_Brief_. Please render the lines of all the rows below as a Markdown table with the columns Number and Content, skipping blank lines and omitting the pictures.

_Plotted data images_.
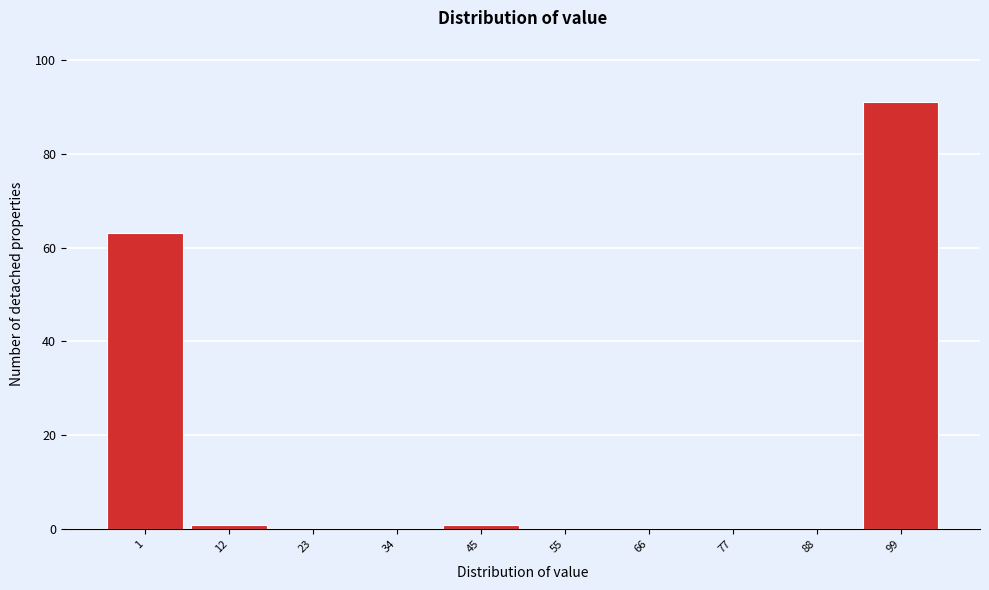

Reading left to right, list all the values displayed in this chart.

1=63	12=1	23=0	34=0	45=1	55=0	66=0	77=0	88=0	99=91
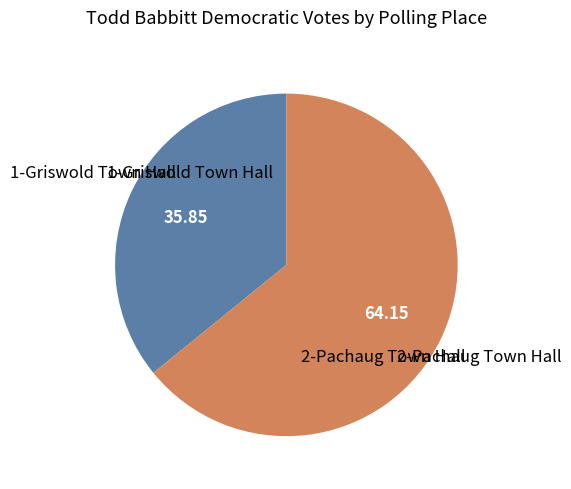

Does any single category account for the majority?

Yes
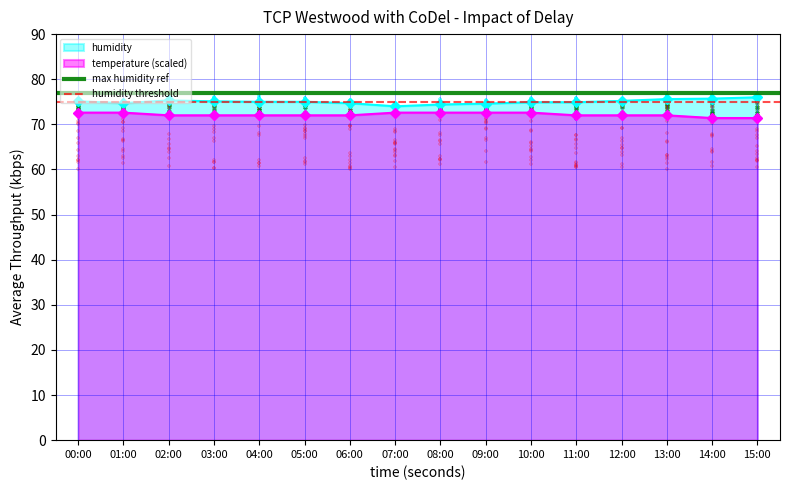

Is the value of humidity threshold at 00:00 greater than the value of max humidity ref at 01:00?

No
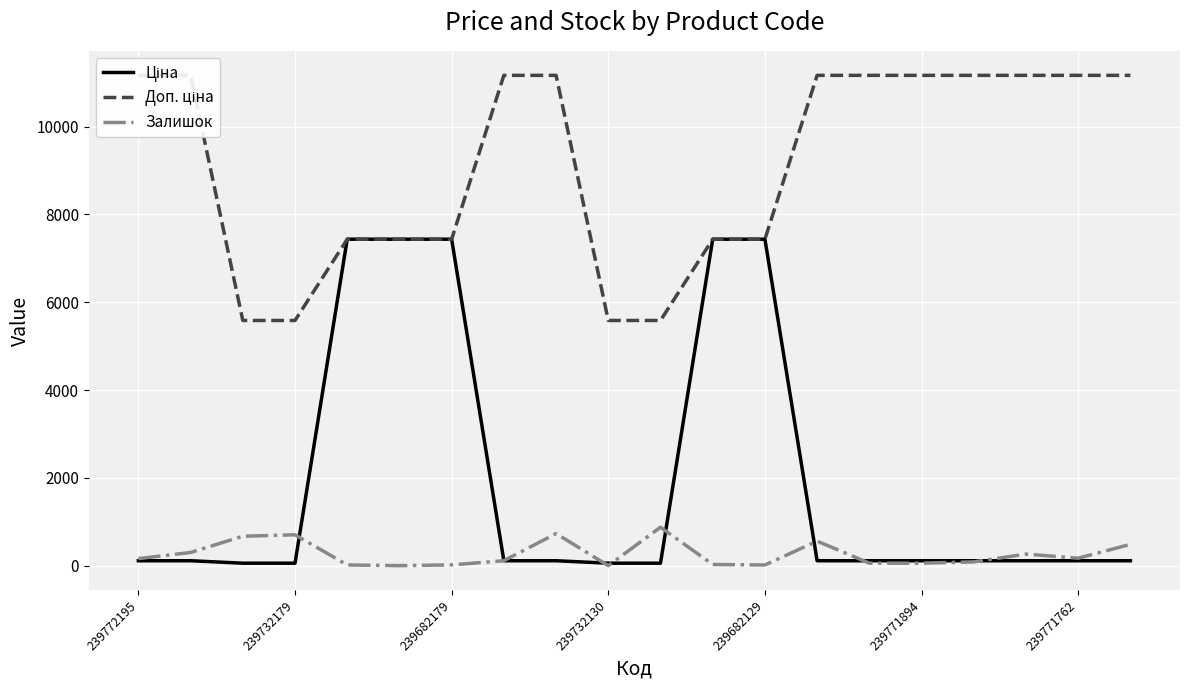

What are all the series names shown in the legend?

Ціна, Доп. ціна, Залишок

_Task response_.
| Number | Content |
|---|---|
| 1 | Reading left to right, list all the values displayed in this chart. |
| 2 | 1=63	12=1	23=0	34=0	45=1	55=0	66=0	77=0	88=0	99=91 |
| 3 | Does any single category account for the majority? |
| 4 | Yes |
| 5 | Is the value of humidity threshold at 00:00 greater than the value of max humidity ref at 01:00? |
| 6 | No |
| 7 | What are all the series names shown in the legend? |
| 8 | Ціна, Доп. ціна, Залишок |